Her grandmother, Sherla Winter, suggested the headline “Most beautiful baby in the world born in Savannah.” In reality, the headline I wrote that day was probably something like, “Goat carcass found in Bonaventure Cemetery.” (Savannah had a little bit of voodoo going on.)
Erik Tryggestad reads a “Curious George” book to Sarah Lamb in Savannah, Ga.
After Sarah’s birth, Dan’s terrible secret surfaced: he had an art professor job lined up at ACU. Ashamed to face his starving artist buddies, he moved back to Abilene.
Not long after that, I went to Oklahoma to work for The Christian Chronicle and met Jeanie. When the paper needed an ad manager, I called Jerry. The Lambs headed west and gave Jeanie their approval.
Sarah called me Uncle Erik. As my wedding drew closer, Jerry and I drove Sarah to meet Jeanie’s parents for dinner and to pick up her flower girl dress. When she learned that dinner was at a barbecue restaurant in Chickasha, 30 minutes from Oklahoma City, she said, “but I want to be in Chick-uh-fay NOW!”
She was adorable in her dress, tears and all. And Dan was one of my groomsmen. He brought his future wife, Laura, to the wedding.
All of these memories flashed through my mind as I watched Jerry walk his little girl down the aisle. I thought of all the unlikely events — the providence and grace of God — that brought all of us to The Wedding Barn on a hot summer afternoon.

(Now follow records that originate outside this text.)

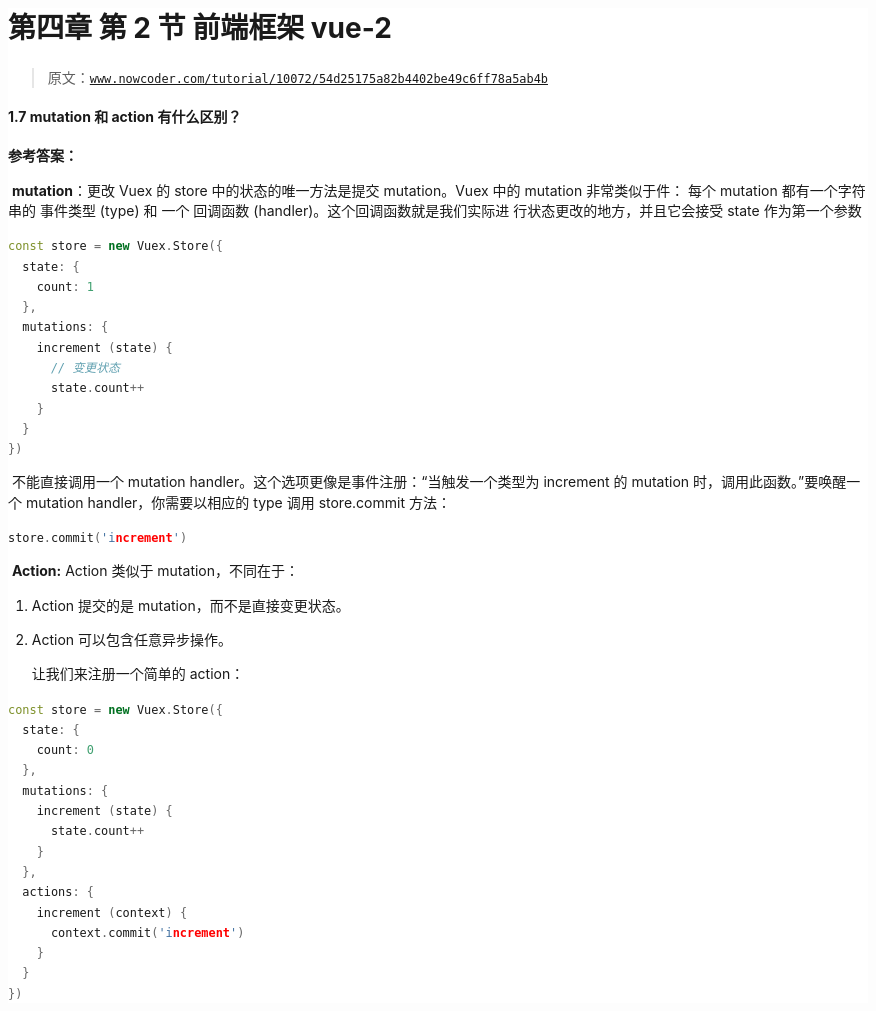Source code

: # 第四章 第 2 节 前端框架 vue-2

> 原文：[`www.nowcoder.com/tutorial/10072/54d25175a82b4402be49c6ff78a5ab4b`](https://www.nowcoder.com/tutorial/10072/54d25175a82b4402be49c6ff78a5ab4b)

#### 1.7 mutation 和 action 有什么区别？

**参考答案：**

​ **mutation**：更改 Vuex 的 store 中的状态的唯一方法是提交 mutation。Vuex 中的 mutation 非常类似于件： 每个 mutation 都有一个字符串的 事件类型 (type) 和 一个 回调函数 (handler)。这个回调函数就是我们实际进 行状态更改的地方，并且它会接受 state 作为第一个参数

```cpp
const store = new Vuex.Store({
  state: {
    count: 1
  },
  mutations: {
    increment (state) {
      // 变更状态
      state.count++
    }
  }
})
```

​ 不能直接调用一个 mutation handler。这个选项更像是事件注册：“当触发一个类型为 increment 的 mutation 时，调用此函数。”要唤醒一个 mutation handler，你需要以相应的 type 调用 store.commit 方法：

```cpp
store.commit('increment')
```

​ **Action:** Action 类似于 mutation，不同在于：

1.  Action 提交的是 mutation，而不是直接变更状态。

2.  Action 可以包含任意异步操作。

    让我们来注册一个简单的 action：

```cpp
const store = new Vuex.Store({
  state: {
    count: 0
  },
  mutations: {
    increment (state) {
      state.count++
    }
  },
  actions: {
    increment (context) {
      context.commit('increment')
    }
  }
})
```
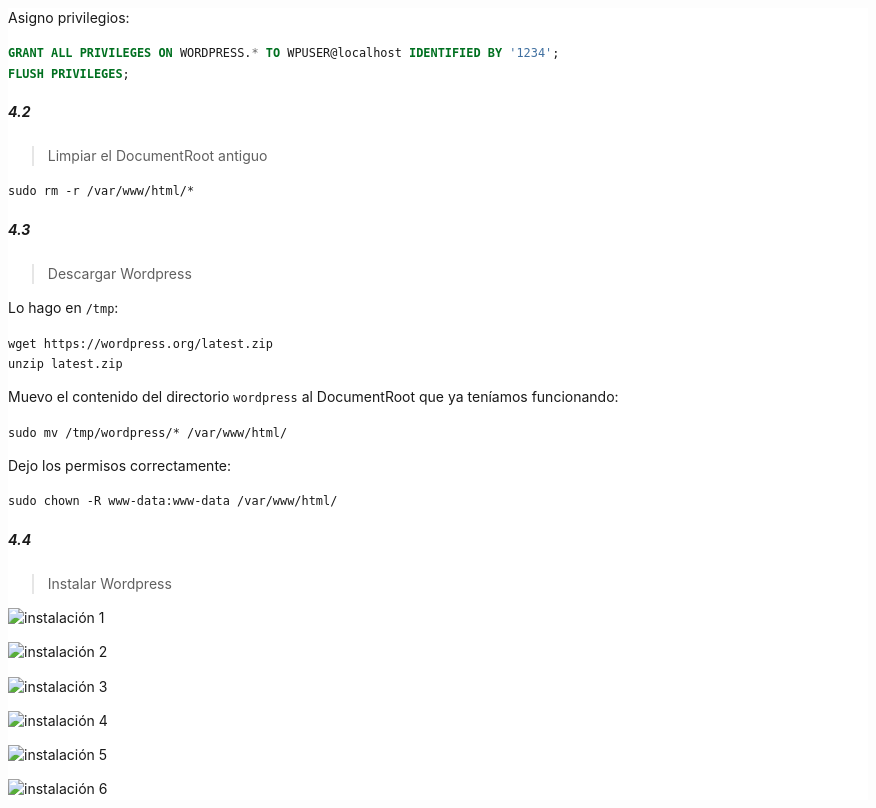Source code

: Asigno privilegios:

```sql
GRANT ALL PRIVILEGES ON WORDPRESS.* TO WPUSER@localhost IDENTIFIED BY '1234';
FLUSH PRIVILEGES;
```

##### 4.2

> Limpiar el DocumentRoot antiguo

```console
sudo rm -r /var/www/html/*
```

##### 4.3

> Descargar Wordpress

Lo hago en `/tmp`:

```console
wget https://wordpress.org/latest.zip
unzip latest.zip
```

Muevo el contenido del directorio `wordpress` al DocumentRoot que ya teníamos funcionando:

```console
sudo mv /tmp/wordpress/* /var/www/html/
```

Dejo los permisos correctamente:

```console
sudo chown -R www-data:www-data /var/www/html/
```

##### 4.4

> Instalar Wordpress

![instalación 1](https://i.imgur.com/perOrOI.png)

![instalación 2](https://i.imgur.com/dm4M3oF.png)

![instalación 3](https://i.imgur.com/8zug6Rw.png)

![instalación 4](https://i.imgur.com/E6c4M2l.png)

![instalación 5](https://i.imgur.com/o0T8I6B.png)

![instalación 6](https://i.imgur.com/hE8mSRd.png)
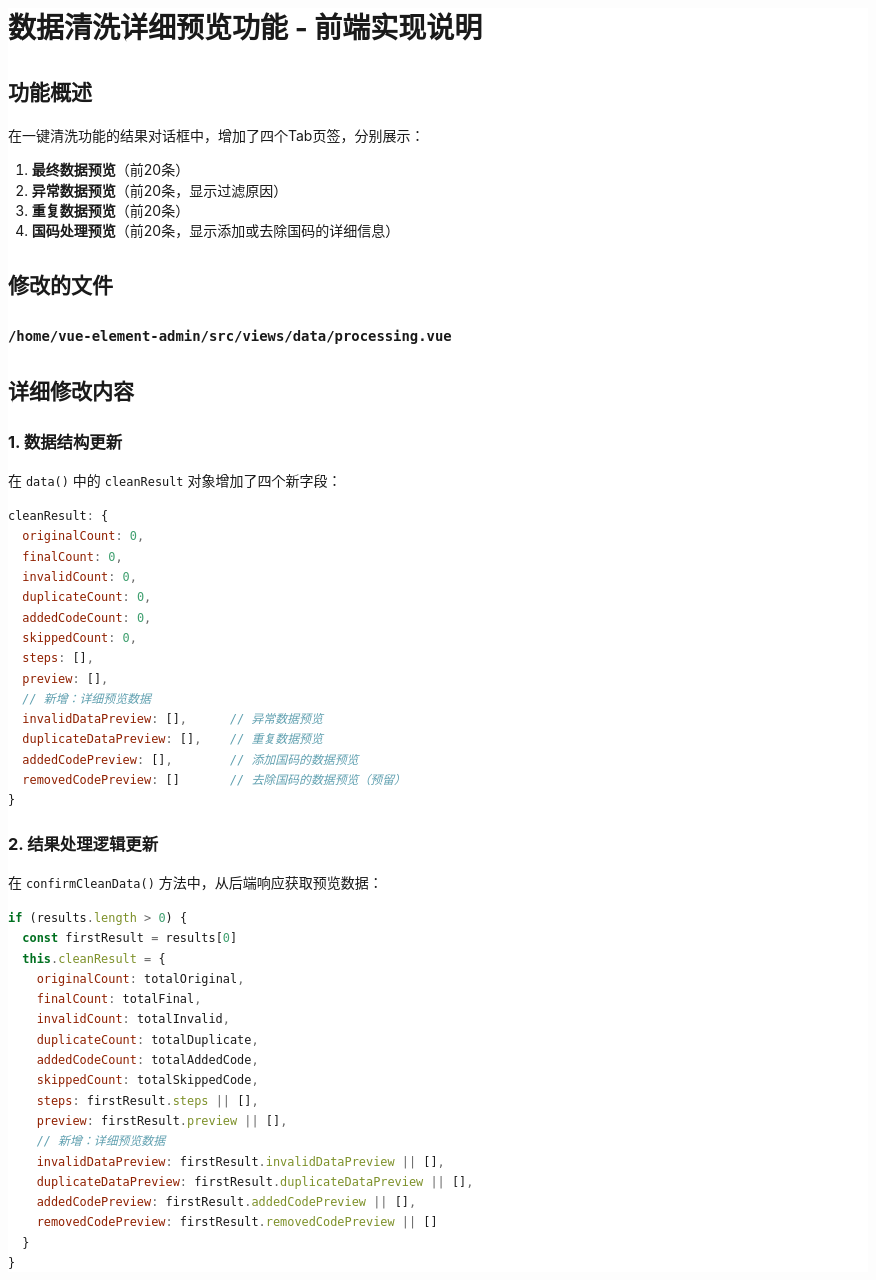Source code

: # 数据清洗详细预览功能 - 前端实现说明

## 功能概述

在一键清洗功能的结果对话框中，增加了四个Tab页签，分别展示：
1. **最终数据预览**（前20条）
2. **异常数据预览**（前20条，显示过滤原因）
3. **重复数据预览**（前20条）
4. **国码处理预览**（前20条，显示添加或去除国码的详细信息）

## 修改的文件

### `/home/vue-element-admin/src/views/data/processing.vue`

## 详细修改内容

### 1. 数据结构更新

在 `data()` 中的 `cleanResult` 对象增加了四个新字段：

```javascript
cleanResult: {
  originalCount: 0,
  finalCount: 0,
  invalidCount: 0,
  duplicateCount: 0,
  addedCodeCount: 0,
  skippedCount: 0,
  steps: [],
  preview: [],
  // 新增：详细预览数据
  invalidDataPreview: [],      // 异常数据预览
  duplicateDataPreview: [],    // 重复数据预览
  addedCodePreview: [],        // 添加国码的数据预览
  removedCodePreview: []       // 去除国码的数据预览（预留）
}
```

### 2. 结果处理逻辑更新

在 `confirmCleanData()` 方法中，从后端响应获取预览数据：

```javascript
if (results.length > 0) {
  const firstResult = results[0]
  this.cleanResult = {
    originalCount: totalOriginal,
    finalCount: totalFinal,
    invalidCount: totalInvalid,
    duplicateCount: totalDuplicate,
    addedCodeCount: totalAddedCode,
    skippedCount: totalSkippedCode,
    steps: firstResult.steps || [],
    preview: firstResult.preview || [],
    // 新增：详细预览数据
    invalidDataPreview: firstResult.invalidDataPreview || [],
    duplicateDataPreview: firstResult.duplicateDataPreview || [],
    addedCodePreview: firstResult.addedCodePreview || [],
    removedCodePreview: firstResult.removedCodePreview || []
  }
}
```
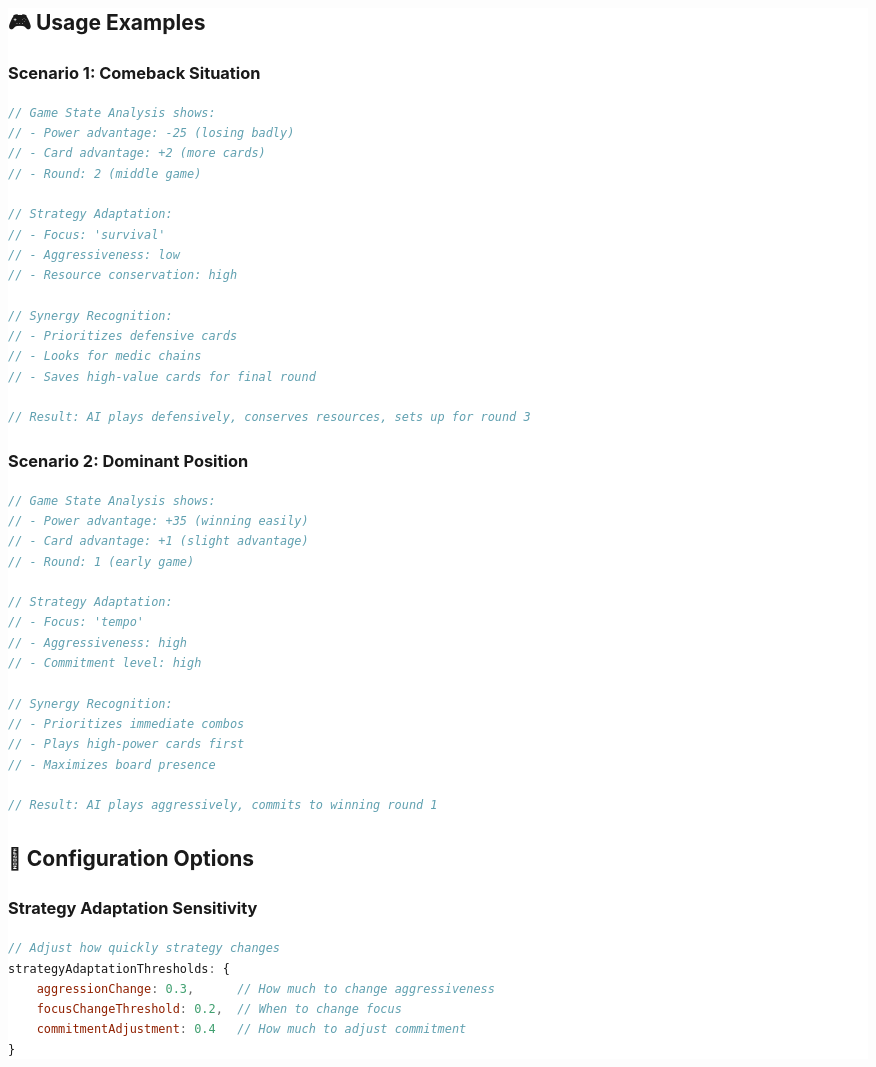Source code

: ## 🎮 **Usage Examples**

### **Scenario 1: Comeback Situation**
```javascript
// Game State Analysis shows:
// - Power advantage: -25 (losing badly)
// - Card advantage: +2 (more cards)
// - Round: 2 (middle game)

// Strategy Adaptation:
// - Focus: 'survival'
// - Aggressiveness: low
// - Resource conservation: high

// Synergy Recognition:
// - Prioritizes defensive cards
// - Looks for medic chains
// - Saves high-value cards for final round

// Result: AI plays defensively, conserves resources, sets up for round 3
```

### **Scenario 2: Dominant Position**
```javascript
// Game State Analysis shows:
// - Power advantage: +35 (winning easily)
// - Card advantage: +1 (slight advantage)
// - Round: 1 (early game)

// Strategy Adaptation:
// - Focus: 'tempo'
// - Aggressiveness: high
// - Commitment level: high

// Synergy Recognition:
// - Prioritizes immediate combos
// - Plays high-power cards first
// - Maximizes board presence

// Result: AI plays aggressively, commits to winning round 1
```

## 🔧 **Configuration Options**

### **Strategy Adaptation Sensitivity**
```javascript
// Adjust how quickly strategy changes
strategyAdaptationThresholds: {
    aggressionChange: 0.3,      // How much to change aggressiveness
    focusChangeThreshold: 0.2,  // When to change focus
    commitmentAdjustment: 0.4   // How much to adjust commitment
}
```
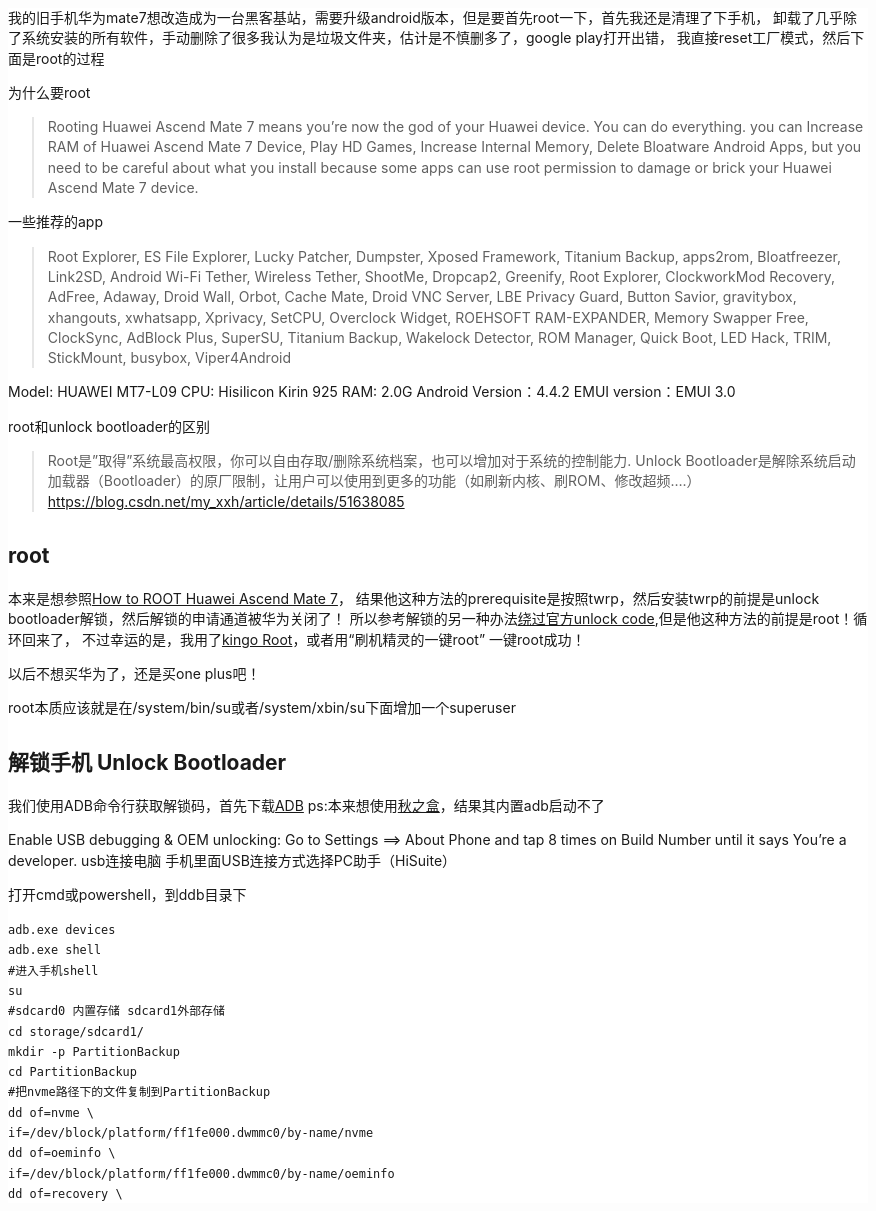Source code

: 我的旧手机华为mate7想改造成为一台黑客基站，需要升级android版本，但是要首先root一下，首先我还是清理了下手机，
卸载了几乎除了系统安装的所有软件，手动删除了很多我认为是垃圾文件夹，估计是不慎删多了，google play打开出错，
我直接reset工厂模式，然后下面是root的过程

为什么要root
> Rooting Huawei Ascend Mate 7 means you’re now the god of your Huawei device.
> You can do everything. you can Increase RAM of Huawei Ascend Mate 7 Device, Play HD Games, Increase Internal Memory, Delete Bloatware Android Apps, but you need to be careful about what you install because some apps can use root permission to damage or brick your Huawei Ascend Mate 7 device.

一些推荐的app
> Root Explorer, ES File Explorer, Lucky Patcher, Dumpster, Xposed Framework, Titanium Backup, apps2rom, Bloatfreezer, Link2SD, Android Wi-Fi Tether, Wireless Tether, ShootMe, Dropcap2, Greenify, Root Explorer, ClockworkMod Recovery, AdFree, Adaway, Droid Wall, Orbot, Cache Mate, Droid VNC Server, LBE Privacy Guard, Button Savior, gravitybox, xhangouts, xwhatsapp, Xprivacy, SetCPU, Overclock Widget, ROEHSOFT RAM-EXPANDER, Memory Swapper Free, ClockSync, AdBlock Plus, SuperSU, Titanium Backup, Wakelock Detector, ROM Manager, Quick Boot, LED Hack, TRIM, StickMount, busybox, Viper4Android

Model: HUAWEI MT7-L09
CPU: Hisilicon Kirin 925
RAM: 2.0G
Android Version：4.4.2
EMUI version：EMUI 3.0

root和unlock bootloader的区别
> Root是”取得”系统最高权限，你可以自由存取/删除系统档案，也可以增加对于系统的控制能力.
> Unlock Bootloader是解除系统启动加载器（Bootloader）的原厂限制，让用户可以使用到更多的功能（如刷新内核、刷ROM、修改超频….）
> https://blog.csdn.net/my_xxh/article/details/51638085

## root

本来是想参照[How to ROOT Huawei Ascend Mate 7](https://huaweiflash.com/how-to-root-huawei-ascend-mate-7/)，
结果他这种方法的prerequisite是按照twrp，然后安装twrp的前提是unlock bootloader解锁，然后解锁的申请通道被华为关闭了！
所以参考解锁的另一种办法[绕过官方unlock code](http://www.usbmi.com/4280.html),但是他这种方法的前提是root！循环回来了，
不过幸运的是，我用了[kingo Root](https://www.kingoapp.com/android-root.htm)，或者用“刷机精灵的一键root”
一键root成功！

以后不想买华为了，还是买one plus吧！

root本质应该就是在/system/bin/su或者/system/xbin/su下面增加一个superuser

## 解锁手机 Unlock Bootloader

我们使用ADB命令行获取解锁码，首先下载[ADB](https://developer.android.google.cn/studio/releases/platform-tools)
ps:本来想使用[秋之盒](https://atmb.sm9.top/AutumnBox/%E4%B8%BB%E7%A8%8B%E5%BA%8F/)，结果其内置adb启动不了

Enable USB debugging & OEM unlocking:
Go to Settings ==> About Phone and tap 8 times on Build Number until it says You’re a developer.
usb连接电脑 手机里面USB连接方式选择PC助手（HiSuite）

打开cmd或powershell，到ddb目录下
```
adb.exe devices
adb.exe shell
#进入手机shell
su
#sdcard0 内置存储 sdcard1外部存储
cd storage/sdcard1/
mkdir -p PartitionBackup
cd PartitionBackup
#把nvme路径下的文件复制到PartitionBackup
dd of=nvme \
if=/dev/block/platform/ff1fe000.dwmmc0/by-name/nvme
dd of=oeminfo \
if=/dev/block/platform/ff1fe000.dwmmc0/by-name/oeminfo 
dd of=recovery \
```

And I thank God for bringing Sarah to Harding University, where she earned a graduate degree in nursing, and to James, a Harding grad who serves as associate minister for the Jersey Village Church of Christ near Houston.
Erik Tryggestad takes a selfie with newlyweds James and Sarah Walter.
I wish for this young couple the same blessings that brought me to Sarah’s parents. The Lambs helped me get through some gritty, often-frustrating years of singlehood. They remain my best friends ever.
Mostly, though, I’m thankful that Sarah didn’t cry and toss her flowers to the floor this time.
There’s your headline, Sherla: “Twenty years later, bride finally makes it down the aisle.”
Keith Johnson leads a prayer during James and Sarah Walters’ wedding in rural Arkansas.